Figures:
Exchange Server 2013 SP1 CU7: 8 x MultiRole servers (6 CPU, 24 Gb memory), 92 Mailboxdatabases in one DAG with 3 copies evenly distributed across all 8 servers. 1 MBX Server for 3 recovery Databases.
SCOM 2012 R2 RU4 with latest Exchange MP (december 2014). (being implemented)
Facts:
All (but one) Exchange Servers are continously flipping between Monitored and Not Monitored: between 5 minutes and 1 hour (Ive increased Object Discovery for troubleshooting on all exchange servers)
All (but the same one as above) servers return Unknown on get-healthreport or get-serverhealth when scom status is Not Monitored and return expected output as SCOM reports monitored.

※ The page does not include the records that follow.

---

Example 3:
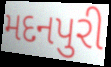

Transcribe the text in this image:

મદનપુરી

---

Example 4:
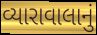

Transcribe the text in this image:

વ્યારાવાલાનું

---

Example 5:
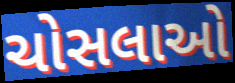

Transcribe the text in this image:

ચોસલાઓ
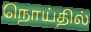
நொய்தில்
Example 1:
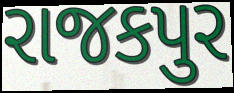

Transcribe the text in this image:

રાજકપુર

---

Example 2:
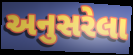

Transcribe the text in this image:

અનુસરેલા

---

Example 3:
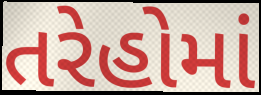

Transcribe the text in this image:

On all (but one) servers MSExchangeHMworker runs high on CPU (~50%) and scom reports Service terminated unexpectacly for this service about 45 times in 48 hour (2 of the servers 200 x in 48 hour)

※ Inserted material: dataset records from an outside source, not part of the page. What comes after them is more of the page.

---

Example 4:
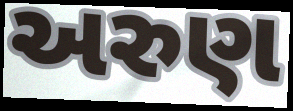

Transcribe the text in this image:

અરુણ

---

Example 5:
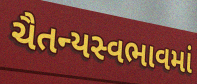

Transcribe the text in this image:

ચૈતન્યસ્વભાવમાં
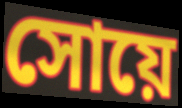
সোয়ে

Ive added a D: drive and the path is created with logfiles. Unfortunately the problem remains.
In Managed Availability eventlogs I see typical behaviour and events (Healthset X determined te be healthy and so on like MA is working as a charm (but querying MA via get-serverhealt doesnt work.)

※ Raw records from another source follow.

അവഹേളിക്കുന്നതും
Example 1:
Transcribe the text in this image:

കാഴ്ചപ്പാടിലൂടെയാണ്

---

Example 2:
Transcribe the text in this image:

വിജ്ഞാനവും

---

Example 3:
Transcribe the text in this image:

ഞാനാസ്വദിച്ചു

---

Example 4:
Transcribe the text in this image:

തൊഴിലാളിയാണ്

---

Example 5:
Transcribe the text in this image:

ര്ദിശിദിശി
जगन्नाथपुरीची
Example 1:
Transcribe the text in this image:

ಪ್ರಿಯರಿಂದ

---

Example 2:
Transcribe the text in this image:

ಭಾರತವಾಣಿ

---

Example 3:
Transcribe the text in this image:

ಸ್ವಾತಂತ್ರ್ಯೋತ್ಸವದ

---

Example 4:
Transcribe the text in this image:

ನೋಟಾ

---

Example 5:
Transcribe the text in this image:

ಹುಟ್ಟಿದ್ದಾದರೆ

I know for sure SCOM (and MA) were working fine; Ive seen all 9 servers Monitored (and unhealthy Healthsets from time to time) in mid-to-end 2014 when we run a pilot for scom. If I remember correctly CU4 and CU6 were implemented in the meantime, as far as I know without issues.
We have 2 Management Groups (the pilot group and the production group), both behave the same.
In eventlogs I can find no (obvious ?) events regarding MA not working so we have no idea where to start troubleshooting.
All servers (Vmware) were installed and configured the same way.